Today though I saw that Ivan Fesenko has put out a document entitled Remarks on Aspects of Modern Pioneering Mathematical Research. It refers in footnote 18 to:
two recent texts by Sh. Mochizuki, ‘Report on discussions, held during the period March 15–20, 2018, concerning inter-universal Teichmüller theory (IUTCH)’and ‘Comments on the manuscript by Scholze–Stix concerning inter-universal Teichmüller theory (IUTCH)’, July 2018
I haven’t seen these two texts, or the Scholze-Stix manuscript. What I have heard about them is that Scholze-Stix identify what they see as a specific, serious flaw in the proof, and that Mochizuki denies that this is a problem or that his manuscript needs to be revised. Presumably, after the two sides try and sort this out amongst themselves, at some point we’ll see something publicly available describing the details of their disagreement.
Fesenko’s document has a lot of unpleasant things to say about those who have written anything at all skeptical concerning Mochizuki’s claimed proof, mostly without naming names. He refers to journalists and “US bloggers” as having produced “ignorant absurd articles and posts”, presumably has someone other than me in mind since the information posted here about this I believe has been quite accurate and of reasonably high quality. The one negative reference to identified mathematicians is in the text with footnote 18 pointing to Scholze and Stix, which says:
Several researchers, who could have become potential learners of IUT and then progressed to become experts, declined invitations to participate in the IUT workshops. Some, affected by negative emotions, broke professional rules of conduct and made public their ignorant and sometimes intolerant opinions. Tellingly, the only questions produced were shallow and misplaced and they were communicated only after several years of requests to do so.

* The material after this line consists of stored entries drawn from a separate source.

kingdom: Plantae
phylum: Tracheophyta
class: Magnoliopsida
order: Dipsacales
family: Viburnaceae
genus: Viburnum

Peter Scholze is by far the most talented arithmetic geometer of his generation, a sure thing to receive a Fields Medal at the ICM in a couple weeks. That his questions about Mochizuki’s proof were “shallow” seems highly unlikely, to me at least.
Much of Fesenko’s article concerns the question of whether contemporary mathematical research is too narrow and unambitious, devoted to minor improvements and producing lots of publications. This is a serious issue, one though where other fields than arithmetic geometry (e.g. fundamental physics) are in a much worse state. Fesenko tries to make the difficulties mathematicians have had with Mochizuki’s claims about his IUT research an exemplar of this problem, but this seems to me misguided. There are quite good reasons for why experts have been skeptical about IUT and the supposed abc proof, reasons which will be conclusively vindicated if Scholze and Stix turn out to be right. Ironically, an excellent example of the kind of fundamental breakthrough that Fesenko is asking for is Scholze’s own ground-breaking work over the past few years.